[YOUR INSTRUCTIONS]: Output the run of lines that opens with the first line of the material below and closes with the line containing "This time I", both included, and drop the pictures.

═══ RECORD SET

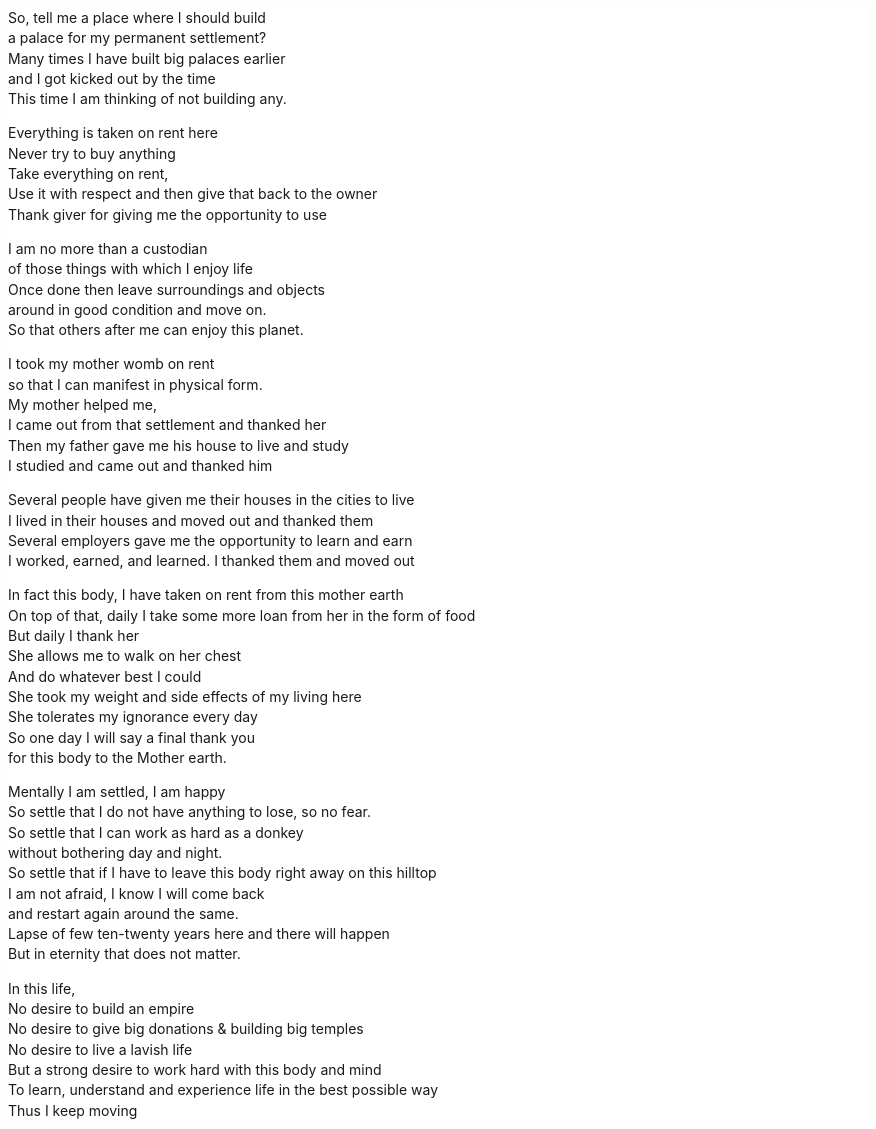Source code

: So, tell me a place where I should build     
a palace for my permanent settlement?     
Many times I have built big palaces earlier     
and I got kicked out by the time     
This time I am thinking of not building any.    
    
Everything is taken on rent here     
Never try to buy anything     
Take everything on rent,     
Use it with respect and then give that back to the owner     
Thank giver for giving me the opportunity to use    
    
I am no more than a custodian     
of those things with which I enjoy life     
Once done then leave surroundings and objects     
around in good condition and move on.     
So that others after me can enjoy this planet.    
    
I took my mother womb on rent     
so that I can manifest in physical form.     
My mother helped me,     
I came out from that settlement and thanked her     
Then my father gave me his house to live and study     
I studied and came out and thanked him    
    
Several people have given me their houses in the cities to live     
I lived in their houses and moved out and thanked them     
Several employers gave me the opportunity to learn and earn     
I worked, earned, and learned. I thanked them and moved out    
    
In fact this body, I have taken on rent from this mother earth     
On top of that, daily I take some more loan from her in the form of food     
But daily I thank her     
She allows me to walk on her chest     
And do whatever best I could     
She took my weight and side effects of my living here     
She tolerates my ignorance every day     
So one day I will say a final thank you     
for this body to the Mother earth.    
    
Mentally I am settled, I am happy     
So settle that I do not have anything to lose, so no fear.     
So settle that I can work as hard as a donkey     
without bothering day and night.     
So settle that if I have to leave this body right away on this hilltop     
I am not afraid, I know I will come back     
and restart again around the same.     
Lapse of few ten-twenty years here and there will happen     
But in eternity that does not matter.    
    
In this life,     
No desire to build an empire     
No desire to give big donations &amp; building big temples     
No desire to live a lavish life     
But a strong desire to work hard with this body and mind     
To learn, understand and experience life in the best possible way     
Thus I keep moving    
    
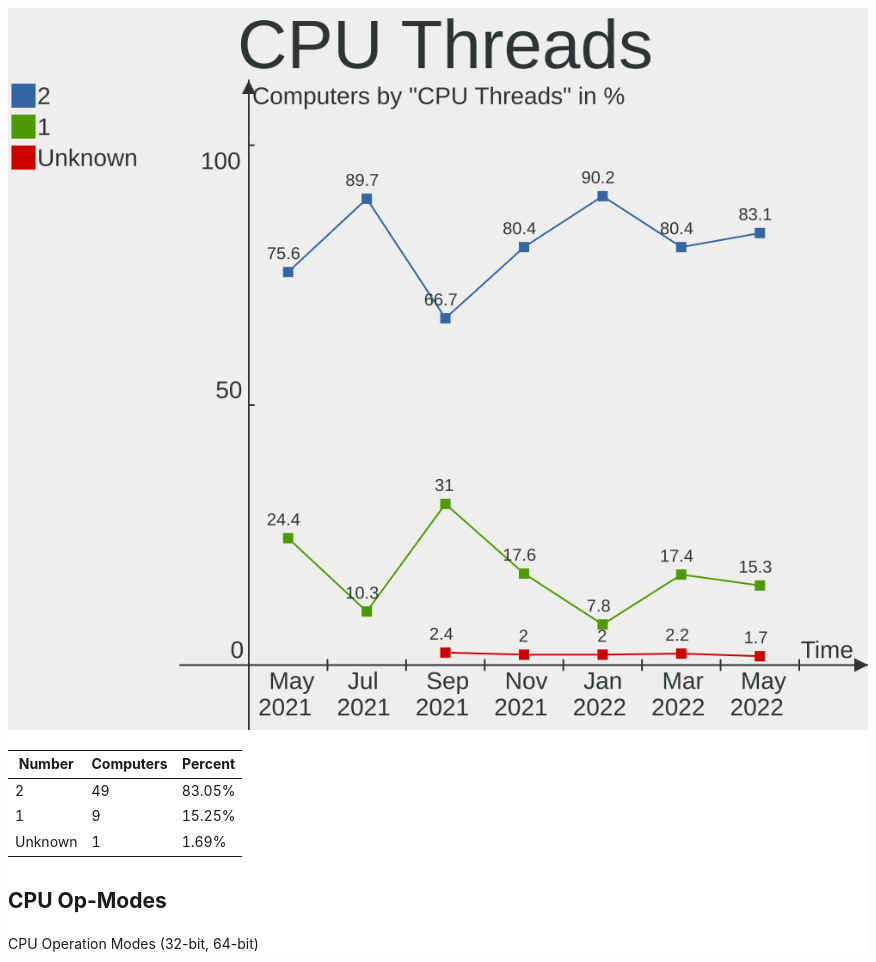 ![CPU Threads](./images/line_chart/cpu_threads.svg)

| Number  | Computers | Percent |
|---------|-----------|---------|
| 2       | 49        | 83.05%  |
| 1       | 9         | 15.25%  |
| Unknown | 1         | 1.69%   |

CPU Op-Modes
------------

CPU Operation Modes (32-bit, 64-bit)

══════

[SOLVED EXERCISE]:
Source code

: So, tell me a place where I should build     
a palace for my permanent settlement?     
Many times I have built big palaces earlier     
and I got kicked out by the time     
This time I am thinking of not building any.    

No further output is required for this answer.